После того раза Мария ходила в Минск еще не раз и не два. Она наладила связи и начала приносить в Смолевичи сводку Совинформбюро. Рабочие бывшего совхоза имени Ленина (совхоз тогда сразу переделали в немхоз) в эти самые тяжелые первые дни узнали от Марии, что Красная Армия не сломлена, что против фашистов поднялся весь народ и борьба не окончена, а только начинается. Немцы не будут у нас хозяевами.

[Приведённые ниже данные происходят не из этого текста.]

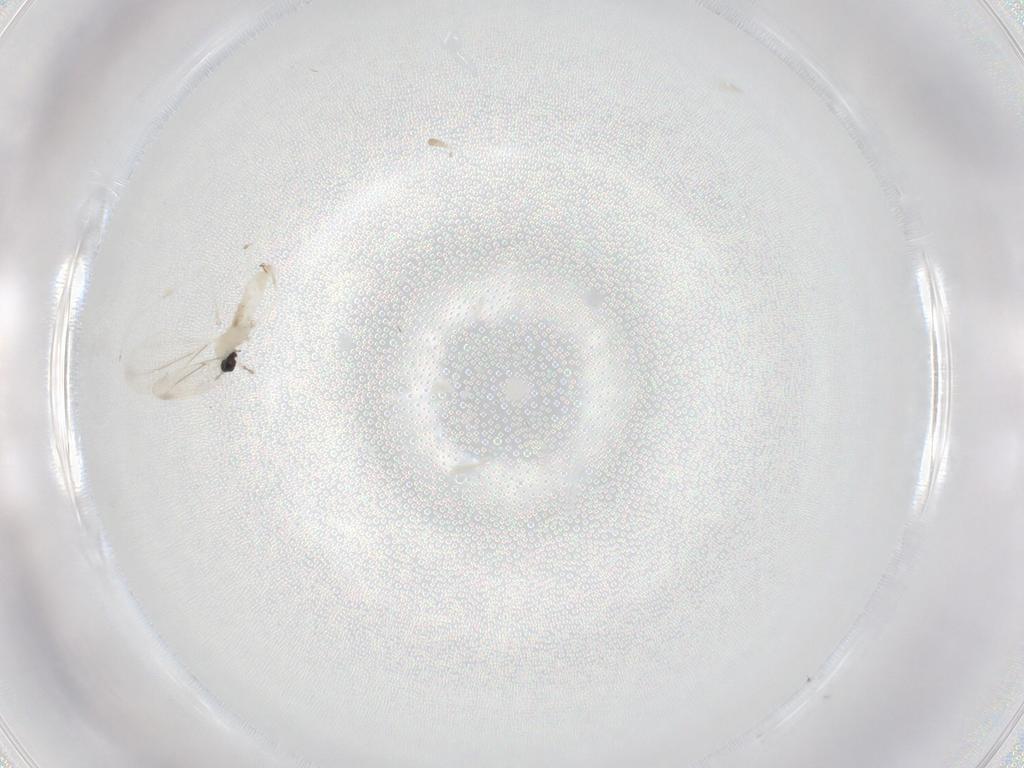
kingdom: Animalia
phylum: Arthropoda
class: Insecta
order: Diptera
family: Cecidomyiidae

Как много значили тогда эти слова! Я и сейчас слышу ее спокойный, уверенный голос. Как будто сама Советская власть ободряла нас. Мы поняли, что Мариякоммунистка.
Катя и ее родные были поволжскими немцами и оказались предателями. От их гостеприимства Мария отказались, и в тот же день управляющий немхоза пан Кизнер отстранил ее от работ и распорядился арестовать. Ее нашли и тогда забрали четырехлетнего сына Марии заложником.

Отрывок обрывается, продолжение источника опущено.